- _WHAT IS BEING ASKED_:
Write out everything from the first of the rows below down to the line containing "genus: Atalopedes", replacing "common name" with "vernacular name" and keeping all else unchanged.
------------------------------------------------------------------------
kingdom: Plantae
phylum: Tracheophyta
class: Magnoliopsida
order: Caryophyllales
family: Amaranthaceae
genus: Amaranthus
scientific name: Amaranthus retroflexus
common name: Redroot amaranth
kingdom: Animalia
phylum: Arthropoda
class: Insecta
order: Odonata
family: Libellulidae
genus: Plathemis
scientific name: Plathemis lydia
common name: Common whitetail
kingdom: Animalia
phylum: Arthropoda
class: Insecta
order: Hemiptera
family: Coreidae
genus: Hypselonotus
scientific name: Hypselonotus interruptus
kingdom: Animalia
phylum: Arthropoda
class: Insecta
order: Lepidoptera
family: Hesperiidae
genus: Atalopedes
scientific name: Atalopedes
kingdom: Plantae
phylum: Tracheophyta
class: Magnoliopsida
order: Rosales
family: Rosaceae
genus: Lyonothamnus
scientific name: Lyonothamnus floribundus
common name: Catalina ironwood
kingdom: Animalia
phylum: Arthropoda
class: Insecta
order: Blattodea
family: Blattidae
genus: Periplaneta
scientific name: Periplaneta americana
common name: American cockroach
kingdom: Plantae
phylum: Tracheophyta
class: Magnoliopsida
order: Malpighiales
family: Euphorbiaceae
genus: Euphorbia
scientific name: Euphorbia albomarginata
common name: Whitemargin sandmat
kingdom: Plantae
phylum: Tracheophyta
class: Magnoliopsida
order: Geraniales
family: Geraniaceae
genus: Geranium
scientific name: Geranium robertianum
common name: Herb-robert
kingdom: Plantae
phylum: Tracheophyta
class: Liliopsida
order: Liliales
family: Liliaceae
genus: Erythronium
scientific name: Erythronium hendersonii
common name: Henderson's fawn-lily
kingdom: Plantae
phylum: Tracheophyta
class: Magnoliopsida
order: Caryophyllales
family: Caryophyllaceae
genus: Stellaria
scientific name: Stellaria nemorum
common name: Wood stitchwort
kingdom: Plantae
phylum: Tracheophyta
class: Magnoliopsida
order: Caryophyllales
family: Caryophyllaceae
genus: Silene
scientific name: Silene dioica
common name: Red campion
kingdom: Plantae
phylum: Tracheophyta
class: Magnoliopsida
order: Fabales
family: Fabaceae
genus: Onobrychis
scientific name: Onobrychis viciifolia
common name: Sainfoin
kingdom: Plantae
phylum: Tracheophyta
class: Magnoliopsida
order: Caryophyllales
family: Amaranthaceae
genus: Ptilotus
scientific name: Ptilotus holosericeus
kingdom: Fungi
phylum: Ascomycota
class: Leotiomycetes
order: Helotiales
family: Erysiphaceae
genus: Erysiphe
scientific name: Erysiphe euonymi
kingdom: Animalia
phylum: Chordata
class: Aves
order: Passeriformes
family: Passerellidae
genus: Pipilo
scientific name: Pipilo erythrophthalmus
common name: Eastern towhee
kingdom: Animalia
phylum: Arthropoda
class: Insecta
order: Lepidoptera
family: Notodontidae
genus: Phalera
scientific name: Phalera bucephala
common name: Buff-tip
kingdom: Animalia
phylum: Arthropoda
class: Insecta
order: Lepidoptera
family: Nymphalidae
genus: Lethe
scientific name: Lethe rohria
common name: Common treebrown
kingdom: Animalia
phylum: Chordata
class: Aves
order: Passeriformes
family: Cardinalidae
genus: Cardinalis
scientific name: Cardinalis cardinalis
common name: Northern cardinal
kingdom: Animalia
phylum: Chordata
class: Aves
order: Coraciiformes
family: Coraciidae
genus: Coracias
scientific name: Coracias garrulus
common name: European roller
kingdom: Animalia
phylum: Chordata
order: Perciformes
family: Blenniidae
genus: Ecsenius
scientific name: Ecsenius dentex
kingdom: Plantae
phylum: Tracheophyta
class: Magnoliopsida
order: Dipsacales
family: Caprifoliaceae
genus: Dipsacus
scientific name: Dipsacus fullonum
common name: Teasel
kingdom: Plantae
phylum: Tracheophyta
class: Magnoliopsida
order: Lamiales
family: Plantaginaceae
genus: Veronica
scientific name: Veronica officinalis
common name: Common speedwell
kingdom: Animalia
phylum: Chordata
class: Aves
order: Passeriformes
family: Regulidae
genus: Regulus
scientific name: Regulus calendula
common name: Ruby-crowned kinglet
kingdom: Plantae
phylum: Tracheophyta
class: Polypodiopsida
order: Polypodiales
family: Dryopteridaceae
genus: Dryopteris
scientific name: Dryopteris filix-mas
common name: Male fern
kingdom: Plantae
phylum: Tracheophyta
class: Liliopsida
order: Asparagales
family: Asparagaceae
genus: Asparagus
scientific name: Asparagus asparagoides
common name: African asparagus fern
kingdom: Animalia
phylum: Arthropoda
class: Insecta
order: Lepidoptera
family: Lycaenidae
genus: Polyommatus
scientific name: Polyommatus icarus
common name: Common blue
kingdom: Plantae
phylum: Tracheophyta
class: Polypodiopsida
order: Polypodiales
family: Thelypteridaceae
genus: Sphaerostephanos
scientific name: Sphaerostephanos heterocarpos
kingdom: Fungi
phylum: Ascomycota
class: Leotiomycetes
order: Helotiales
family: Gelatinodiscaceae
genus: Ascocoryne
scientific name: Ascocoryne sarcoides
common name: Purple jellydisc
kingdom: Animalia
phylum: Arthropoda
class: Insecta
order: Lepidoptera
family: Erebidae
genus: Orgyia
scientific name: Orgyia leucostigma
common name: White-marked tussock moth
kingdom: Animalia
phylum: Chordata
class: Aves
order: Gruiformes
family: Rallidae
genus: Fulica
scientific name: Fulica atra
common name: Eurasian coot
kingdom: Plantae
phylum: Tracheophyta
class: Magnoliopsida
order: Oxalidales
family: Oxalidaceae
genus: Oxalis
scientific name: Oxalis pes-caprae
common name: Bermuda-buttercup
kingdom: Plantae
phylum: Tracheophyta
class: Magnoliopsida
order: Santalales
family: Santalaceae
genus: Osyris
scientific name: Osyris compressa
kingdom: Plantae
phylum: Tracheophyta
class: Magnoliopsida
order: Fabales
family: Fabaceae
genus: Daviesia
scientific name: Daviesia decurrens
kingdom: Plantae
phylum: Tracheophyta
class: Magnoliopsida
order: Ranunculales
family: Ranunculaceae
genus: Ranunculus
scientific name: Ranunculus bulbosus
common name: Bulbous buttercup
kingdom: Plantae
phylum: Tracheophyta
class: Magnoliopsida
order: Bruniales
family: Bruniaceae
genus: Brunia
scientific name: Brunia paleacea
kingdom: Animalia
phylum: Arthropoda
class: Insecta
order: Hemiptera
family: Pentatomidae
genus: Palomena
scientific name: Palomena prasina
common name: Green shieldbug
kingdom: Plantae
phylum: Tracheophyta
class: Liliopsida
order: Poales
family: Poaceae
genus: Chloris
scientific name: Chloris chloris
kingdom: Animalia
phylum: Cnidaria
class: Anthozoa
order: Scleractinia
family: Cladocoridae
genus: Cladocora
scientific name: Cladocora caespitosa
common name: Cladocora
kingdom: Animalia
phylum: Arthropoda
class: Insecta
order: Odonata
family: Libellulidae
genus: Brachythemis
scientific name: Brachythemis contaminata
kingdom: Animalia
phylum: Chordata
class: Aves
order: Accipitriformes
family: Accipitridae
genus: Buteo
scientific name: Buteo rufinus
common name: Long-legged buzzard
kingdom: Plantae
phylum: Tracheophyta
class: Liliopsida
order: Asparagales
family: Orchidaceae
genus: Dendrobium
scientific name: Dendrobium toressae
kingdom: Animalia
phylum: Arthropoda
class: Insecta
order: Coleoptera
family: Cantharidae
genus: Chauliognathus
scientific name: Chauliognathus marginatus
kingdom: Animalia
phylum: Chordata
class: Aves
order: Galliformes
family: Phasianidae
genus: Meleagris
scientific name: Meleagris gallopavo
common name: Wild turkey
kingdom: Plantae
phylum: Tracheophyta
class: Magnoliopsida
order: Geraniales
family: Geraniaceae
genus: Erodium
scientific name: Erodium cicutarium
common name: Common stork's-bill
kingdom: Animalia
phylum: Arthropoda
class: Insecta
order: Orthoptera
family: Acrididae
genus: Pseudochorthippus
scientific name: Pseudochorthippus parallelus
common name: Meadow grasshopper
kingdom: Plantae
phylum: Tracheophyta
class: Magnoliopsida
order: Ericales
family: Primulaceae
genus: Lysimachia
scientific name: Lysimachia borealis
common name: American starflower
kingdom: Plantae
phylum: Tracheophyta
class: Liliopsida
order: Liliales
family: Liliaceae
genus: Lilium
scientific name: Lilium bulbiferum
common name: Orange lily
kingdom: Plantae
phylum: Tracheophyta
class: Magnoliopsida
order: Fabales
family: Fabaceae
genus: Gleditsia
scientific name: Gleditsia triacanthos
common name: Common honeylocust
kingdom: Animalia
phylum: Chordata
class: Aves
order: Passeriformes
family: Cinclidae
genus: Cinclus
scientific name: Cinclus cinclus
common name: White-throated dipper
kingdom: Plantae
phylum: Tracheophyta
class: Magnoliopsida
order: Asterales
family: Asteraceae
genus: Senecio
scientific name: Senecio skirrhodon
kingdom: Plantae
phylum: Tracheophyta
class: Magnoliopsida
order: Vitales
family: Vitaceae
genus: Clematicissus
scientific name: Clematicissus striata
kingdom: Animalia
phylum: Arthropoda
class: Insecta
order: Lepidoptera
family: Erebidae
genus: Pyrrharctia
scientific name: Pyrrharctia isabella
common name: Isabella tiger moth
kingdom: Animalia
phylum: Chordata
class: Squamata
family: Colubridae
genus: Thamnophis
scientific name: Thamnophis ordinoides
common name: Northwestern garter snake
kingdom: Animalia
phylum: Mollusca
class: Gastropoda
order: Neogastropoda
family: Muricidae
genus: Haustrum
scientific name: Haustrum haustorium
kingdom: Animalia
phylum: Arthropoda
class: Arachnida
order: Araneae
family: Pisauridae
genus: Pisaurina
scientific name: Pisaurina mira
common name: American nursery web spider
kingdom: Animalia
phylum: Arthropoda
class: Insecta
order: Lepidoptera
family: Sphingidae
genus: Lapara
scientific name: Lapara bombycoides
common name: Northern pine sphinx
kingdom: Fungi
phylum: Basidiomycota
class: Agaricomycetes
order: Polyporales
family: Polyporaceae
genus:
------------------------------------------------------------------------
- _THE RESULT_:
kingdom: Plantae
phylum: Tracheophyta
class: Magnoliopsida
order: Caryophyllales
family: Amaranthaceae
genus: Amaranthus
scientific name: Amaranthus retroflexus
vernacular name: Redroot amaranth
kingdom: Animalia
phylum: Arthropoda
class: Insecta
order: Odonata
family: Libellulidae
genus: Plathemis
scientific name: Plathemis lydia
vernacular name: Common whitetail
kingdom: Animalia
phylum: Arthropoda
class: Insecta
order: Hemiptera
family: Coreidae
genus: Hypselonotus
scientific name: Hypselonotus interruptus
kingdom: Animalia
phylum: Arthropoda
class: Insecta
order: Lepidoptera
family: Hesperiidae
genus: Atalopedes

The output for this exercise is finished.